Face à ce problème qui n’honore guère notre pays des mesures fortes doivent être entreprises dont entre autres :

-le recrutement conséquent de magistrats et la dotation des cabinets d’instructions de moyens financiers et matériels constituent une priorité de premier rang.

-la limitation des pouvoirs exorbitants du procureur de la République qui décerne des mandats de dépôt « à la hâte », s’avère nécessaire.

-le Sénégal doit également faire siens les standards internationaux qui indiquent que la durée raisonnable de la détention est d’un (1) an en matière criminelle. Imposer au juge d’instruction le respect d’un tel délai pourrait sans doute aucun mettre fin au phénomène.

-l’opérationnalisation de la commission juridictionnelle chargée de statuer sur les demandes d’indemnité présentées par les personnes ayant fait l’objet d’une décision de détention préventive et qui ont bénéficié d’une décision définitive de non-lieu, de relaxe ou d’acquittement. Cette commission dont la mise en place est prévue par la loi n°2017-09 du 17 Janvier 2017 sur la cour suprême n’existe que sur les papiers. Le droit à une indemnisation reconnu aux victimes de cette pratique judiciaire ne peut pas avoir une effectivité si cet organe baigne dans une timidité.

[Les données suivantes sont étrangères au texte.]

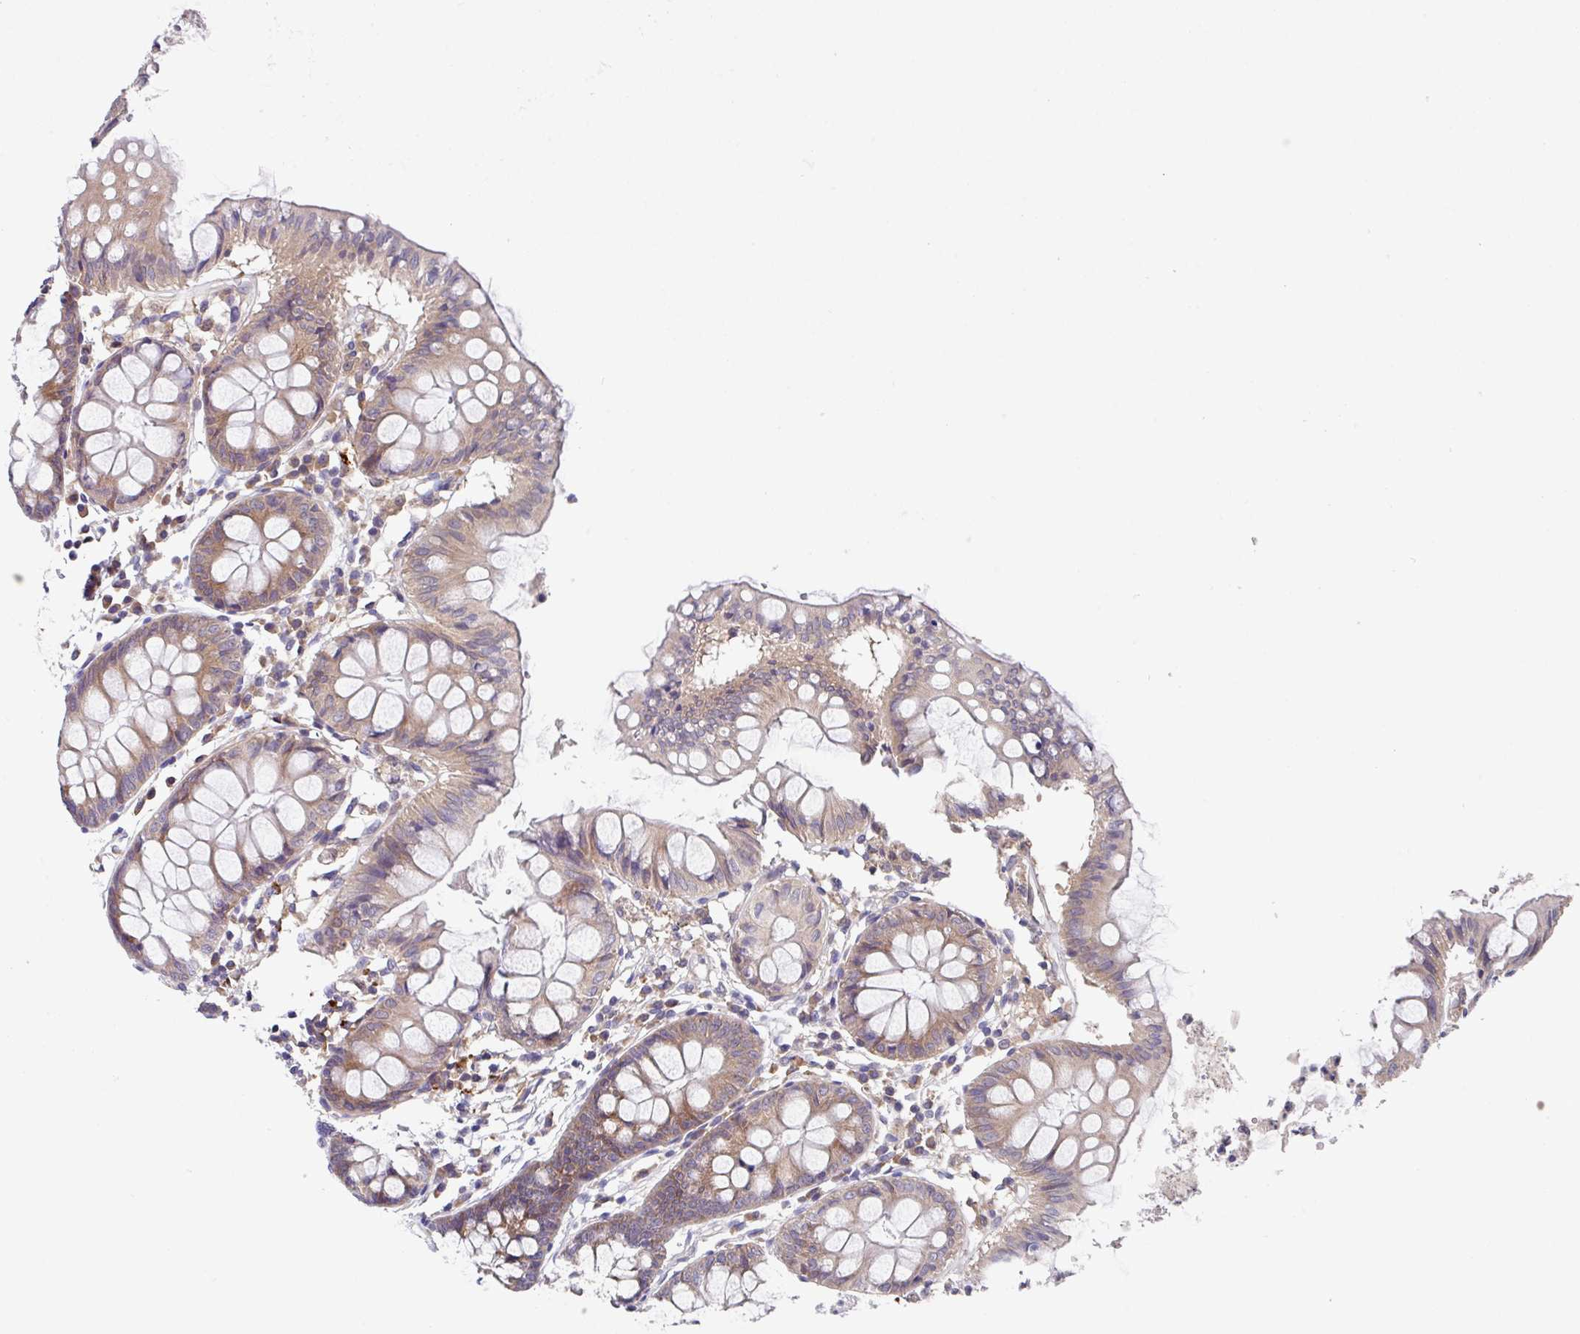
{"staining": {"intensity": "weak", "quantity": "<25%", "location": "cytoplasmic/membranous"}, "tissue": "colon", "cell_type": "Endothelial cells", "image_type": "normal", "snomed": [{"axis": "morphology", "description": "Normal tissue, NOS"}, {"axis": "topography", "description": "Colon"}], "caption": "Micrograph shows no protein expression in endothelial cells of unremarkable colon.", "gene": "EIF4B", "patient": {"sex": "female", "age": 84}}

Nos décideurs politiques doivent savoir que le statut d’Etat démocratique dont ils se targuent ne se limite pas seulement à l’organisation d’élections. Il implique aussi le respect des droits de l’homme. Priver à un honnête citoyen de la liberté d’aller et de venir pendant une longue période alors qu’il bénéficie de la présomption d’innocence constitue une grande injustice à laquelle l’Etat doit s’armer de volonté réelle et sincère pour y mettre définitivement fin.

Ne pensez-vous pas que le respect de la dignité humaine est un préalable au développement économique ?

Malick SAMB est un Juriste-Formateur sénégalais, capitalisant plus de 10 ans d'expérience d'enseignement dans les universités sénégalaises. Il est également séminariste et conférencier de droit.